Luz Lobato, another Juárez native and office coordinator for the Diocese of Phoenix Kino Catechetical Institute, said the pope’s visit to the city was already a blessing before he even arrived, adding that the people, including non-Catholics, had been very hospitable and welcoming.
“You come to a city that’s been so hurt and it’s still in pain, and you have Pope Francis come in and give hope and remind us of our brothers and sisters who are immigrants,” Lobato reflected, adding that she was challenged to “look at the year of Mercy and look at ourselves as brothers and sisters, and be present to one another and [be] the face of God to one another.” Even in her administrative role, she hopes to “truly show the face of God.”
Patricia Hamrick, a parishioner at St. Timothy in Mesa, traveled to Juárez with her family and 10 other people from her organization, Voces Unidas por la Vida (Voices United for Life), a Spanish pro-life organization that emphasizes catechesis about life issues. Hamrick reflected on the significance of Pope Francis’ visit to Mexico being his first apostolic visit since the Jubilee Year of Mercy began.
“He came because he wanted to put the Year of Mercy into Our Lady of Guadalupe’s hands, with so much going on. He came to ask for her intercession,” she said.
Rosie Villegas-Smith, the founder and director of Voces Unidas and a parishioner at St. Francis Xavier, also traveled to Juárez with her family, and said she was touched by the Holy Father’s homily and encouraged in the work her group does.
“In Voces Unidas por la Vida, we advocate for the unborn and also for migrant families, for their dignity, so it was very touching to hear those words from Pope Francis, especially for the work we’ve been doing,” she said. Voces Unidas particularly advocates for the better treatment of pregnant women in prison, many of whom are migrants, Villegas-Smith said.
“It was very significant to hear Pope Francis’ homily and give us the strength to continue,” she said.
A family friend of one of the members of the group hosted the pilgrims and showed them the city. While there, the hosts expressed interest in starting their own pro-life organization in Juárez, said Villegas-Smith.
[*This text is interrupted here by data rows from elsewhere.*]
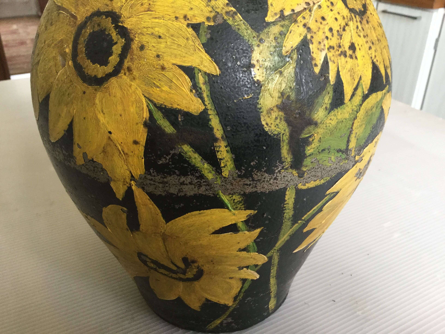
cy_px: 167
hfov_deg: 58.4
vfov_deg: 45.4
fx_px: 399
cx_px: 222
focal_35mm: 31
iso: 50
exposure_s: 1/33
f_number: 2.4
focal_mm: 3.3
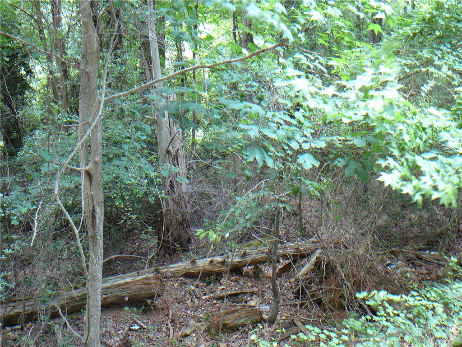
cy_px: 174
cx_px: 231
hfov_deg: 52.6
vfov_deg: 40.7
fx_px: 467
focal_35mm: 35
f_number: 2.8
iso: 200
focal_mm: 5.2
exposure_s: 1/13
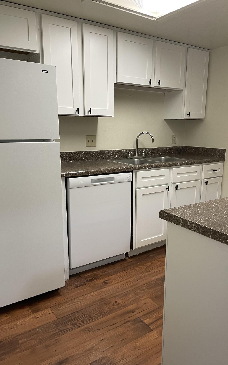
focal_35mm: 28
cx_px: 127
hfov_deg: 44.5
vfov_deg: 66.5
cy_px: 184
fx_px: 278
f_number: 1.6
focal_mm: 4.2
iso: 100
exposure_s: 1/60
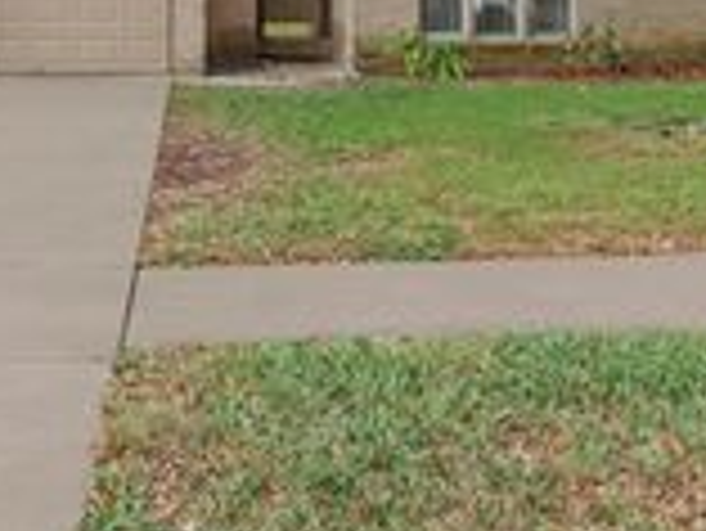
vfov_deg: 25.4
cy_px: -97
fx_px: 1061
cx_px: 234
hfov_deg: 36.4
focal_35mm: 52
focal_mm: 11.5
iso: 250
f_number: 8
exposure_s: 1/400
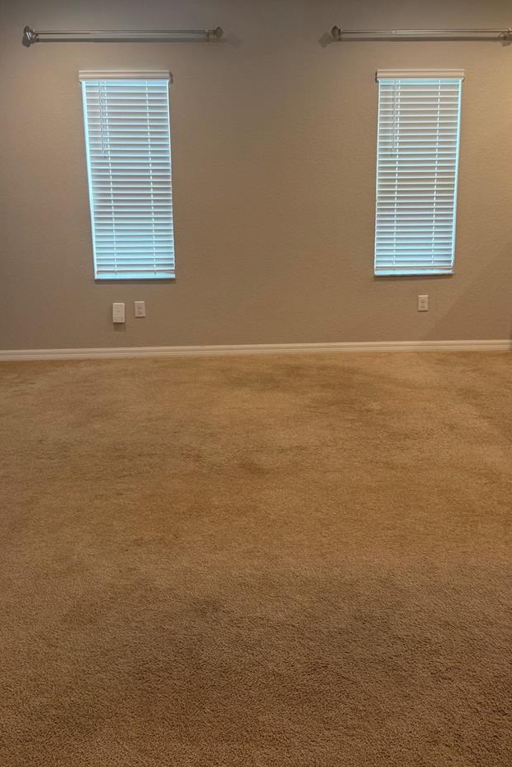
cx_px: 266
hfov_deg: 41.1
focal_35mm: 32
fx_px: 683
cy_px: 310
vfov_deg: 58.3
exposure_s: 1/60
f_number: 1.78
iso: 125
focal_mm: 6.76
St. Anthony of Padua parishioner Paula Zazueta led a group of pilgrims from St. Anthony and Immaculate Heart of Mary to central Mexico to see Pope Francis during the first part of his trip to the country. The group saw the pope three times, and later during their pilgrimage visited the Basilica of Our Lady of Guadalupe.
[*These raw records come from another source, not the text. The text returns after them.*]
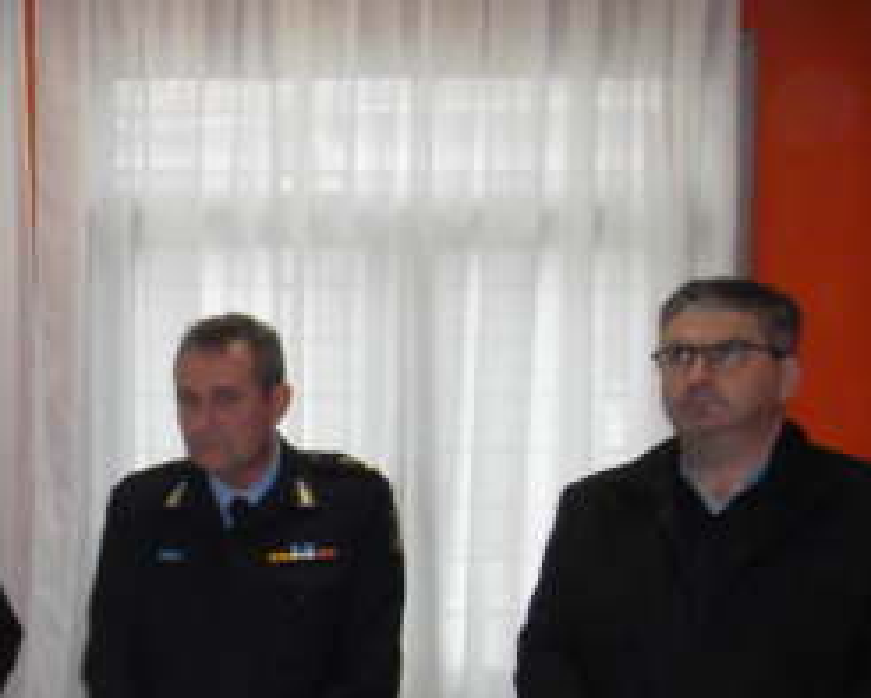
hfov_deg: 22.4
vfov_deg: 20.1
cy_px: 590
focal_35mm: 75
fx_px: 1934
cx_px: -297
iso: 320
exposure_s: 1/45
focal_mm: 4.9
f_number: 3.5
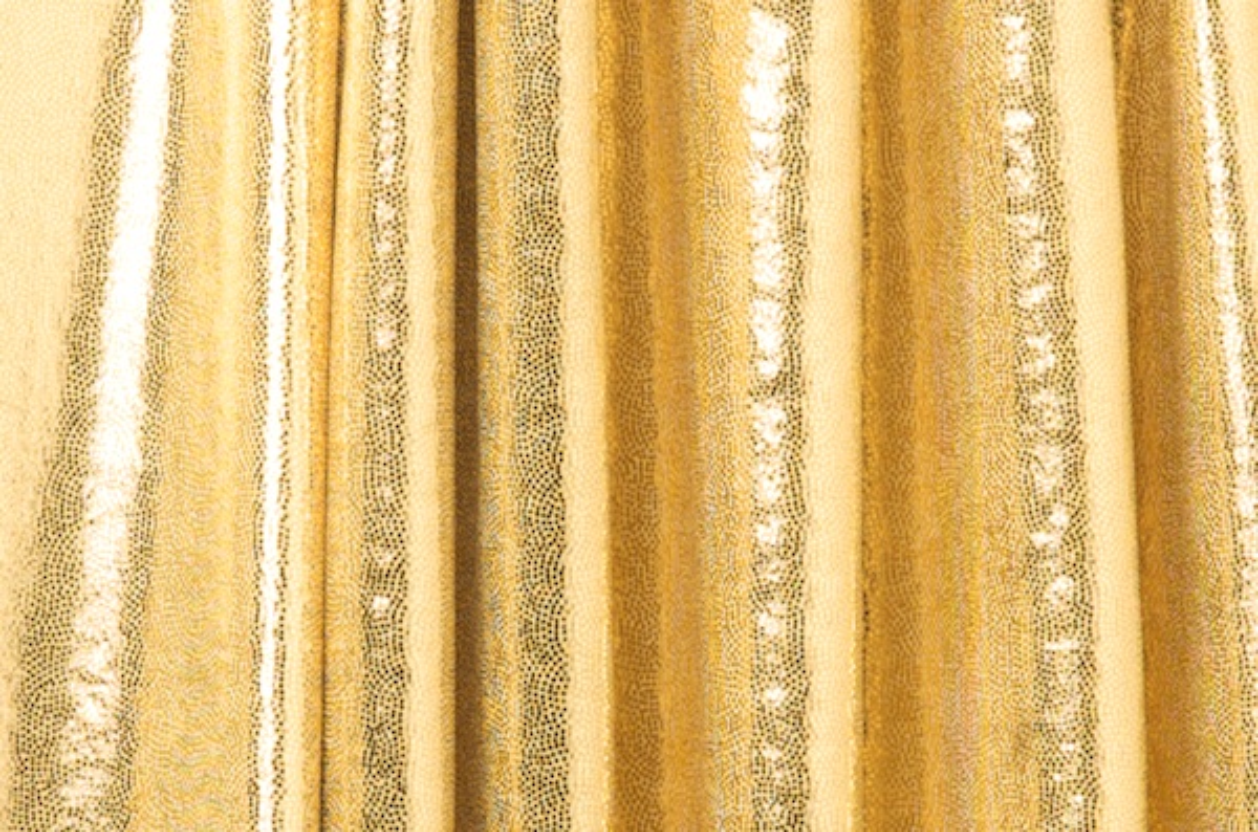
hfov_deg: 13.1
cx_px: 629
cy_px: 416
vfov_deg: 8.7
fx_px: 5491
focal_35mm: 158
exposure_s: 1/500
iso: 200
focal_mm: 105
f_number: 11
“We stood where the pope stood,” she said. “I felt very joyful and happy because … he took the time to pray for the Mexican people.”
The pilgrims were also received warmly by the locals of Cholula, she said, where parishioners gave them private tours of some of the churches, and shared their histories. She was particularly inspired by their devotion, even though many of the parishes didn’t have a resident pastor.
“Everyone in the group is happy and feels very blessed to have this opportunity to be received and to have this special attention,” said Zazueta.